*ТЕКСТ ДЛЯ ЧТЕНИЯ:*

Андреева Е.Н. Наименования рыболовецких орудий запорной системы в деловой письменности Белозерья XV - XVII вв.

Лексика рыбного промысла представляет собой древнейшую профессиональную терминосистему русского языка. Большой интерес для историко-лингвистического изучения имеет рыболовецкая терминология Белозерья XV—XVII вв., формировавшаяся в условиях говоров переходной зоны.

Предметом рассмотрения настоящей статьи являются термины, составляющие лексико-семантическую группу наименований орудий запорной системы: езъ, езокъ, заезокъ, колъ, заколъ, заборъ. Следует отметить, что историки, этнографы, а также и лингвисты нередко отождествляют различные орудия запорной системы, при этом, наряду с неразличением признаков реалий, не разграничиваются и семантические признаки их наименований.

Высокой активностью употребления в белозерской терминологии рыболовства XV—XVII вв. характеризовалась лексема Ъзъ ‘запорное сооружение на реке в виде плотины с промежутками, воротами, в которые вставляются рыболовные снаряды’: «А ез делают на половину 12 человеки недели 3 переменяясь по днем. А коли живет летом прибыльная вода и тогды ез выламывает и оне тогды езы поделывают и дважды» (Ез. кн. Кир.-Б. мон., 1585, л. 1591 об.— 1592 — ГПБ, ф. С.-П. Дух. ак., № А 1—16). Письменные памятники свидетельствуют о существовании езов в Белозерье уже в XIV в.: «А сына своего князя АнъдрЪя благославляю куплею же дЪда своего, Белымъ озером со всЪми волостьми, и Вольскимъ съ Шаготью, и Милолюбъский Ъзъ» (Дух, гр. в кн. Дм. Ив., 1389 — ДДГ, с. 221). В среднерусский период ез в Белозерье представлял собой значительное и сложное сооружение, ловля в котором производилась при помощи крупных сетяных орудий: невода, сежи. «В том езу в воротех клали на лето по 3 сежи» (Ез. кн. Кир.-Б. мон., 1585, л. 1524—1524 об.— ГПБ, ф. С.-П. Дух. ак., № А 1—16). Прав историк С. В. Барашкова,

критикуя традиционную точку зрения на ез как обычную перегородку, создание которой не отличалось сложностью (1, 158).

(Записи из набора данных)

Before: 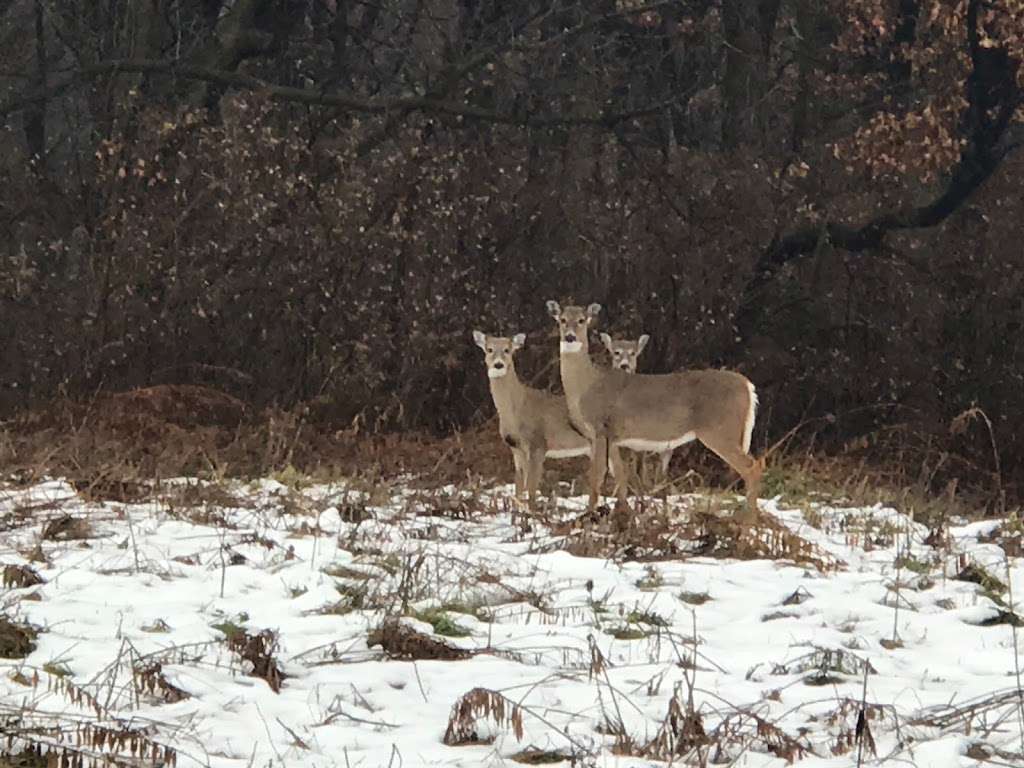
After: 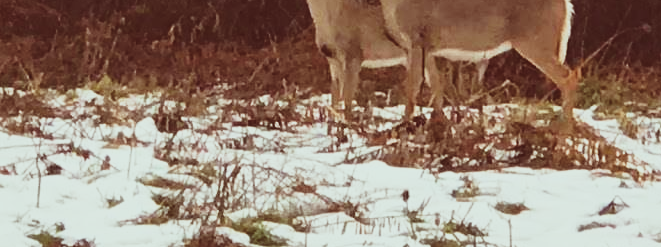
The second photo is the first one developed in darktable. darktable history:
crop: left 18.023%, top 50.829%, right 17.346%, bottom 16.905%
shadows and highlights: shadows 25.7, highlights -25.37
sharpen: radius 5.272, amount 0.312, threshold 26.202
exposure: black level correction -0.034, exposure -0.498 EV, compensate highlight preservation false
color zones: mix 41.35%
tone curve: curves: ch0 [(0, 0.023) (0.132, 0.075) (0.256, 0.2) (0.463, 0.494) (0.699, 0.816) (0.813, 0.898) (1, 0.943)]; ch1 [(0, 0) (0.32, 0.306) (0.441, 0.41) (0.476, 0.466) (0.498, 0.5) (0.518, 0.519) (0.546, 0.571) (0.604, 0.651) (0.733, 0.817) (1, 1)]; ch2 [(0, 0) (0.312, 0.313) (0.431, 0.425) (0.483, 0.477) (0.503, 0.503) (0.526, 0.507) (0.564, 0.575) (0.614, 0.695) (0.713, 0.767) (0.985, 0.966)], preserve colors none
color correction: highlights a* -7.17, highlights b* -0.217, shadows a* 20.88, shadows b* 12.06
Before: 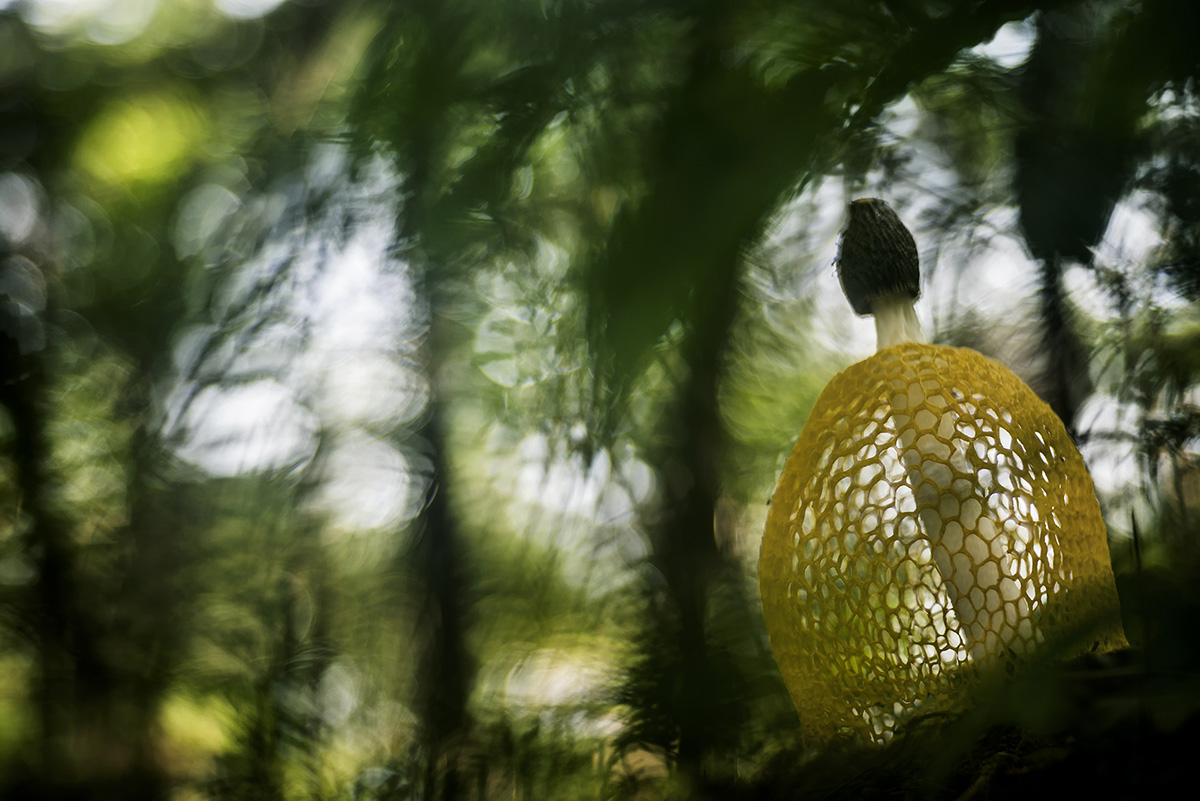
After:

*ЗАДАНИЯ:*
#1 Согласно статье о наименованиях рыболовецких орудий запорной системы, с какого века письменные памятники свидетельствуют о существовании езов в Белозерье?
#2 Выпишите без изменений строки записей, начиная с первой строки записей и заканчивая строкой, содержащей «tone curve: curves: ch0», включительно. Изображения в ответ не включайте.

*ОТВЕТЫ К ЗАДАНИЯМ:*
#1 С XIV века.

#2
Before: 
After: 
The second photo is the first one developed in darktable. darktable history:
crop: left 18.023%, top 50.829%, right 17.346%, bottom 16.905%
shadows and highlights: shadows 25.7, highlights -25.37
sharpen: radius 5.272, amount 0.312, threshold 26.202
exposure: black level correction -0.034, exposure -0.498 EV, compensate highlight preservation false
color zones: mix 41.35%
tone curve: curves: ch0 [(0, 0.023) (0.132, 0.075) (0.256, 0.2) (0.463, 0.494) (0.699, 0.816) (0.813, 0.898) (1, 0.943)]; ch1 [(0, 0) (0.32, 0.306) (0.441, 0.41) (0.476, 0.466) (0.498, 0.5) (0.518, 0.519) (0.546, 0.571) (0.604, 0.651) (0.733, 0.817) (1, 1)]; ch2 [(0, 0) (0.312, 0.313) (0.431, 0.425) (0.483, 0.477) (0.503, 0.503) (0.526, 0.507) (0.564, 0.575) (0.614, 0.695) (0.713, 0.767) (0.985, 0.966)], preserve colors none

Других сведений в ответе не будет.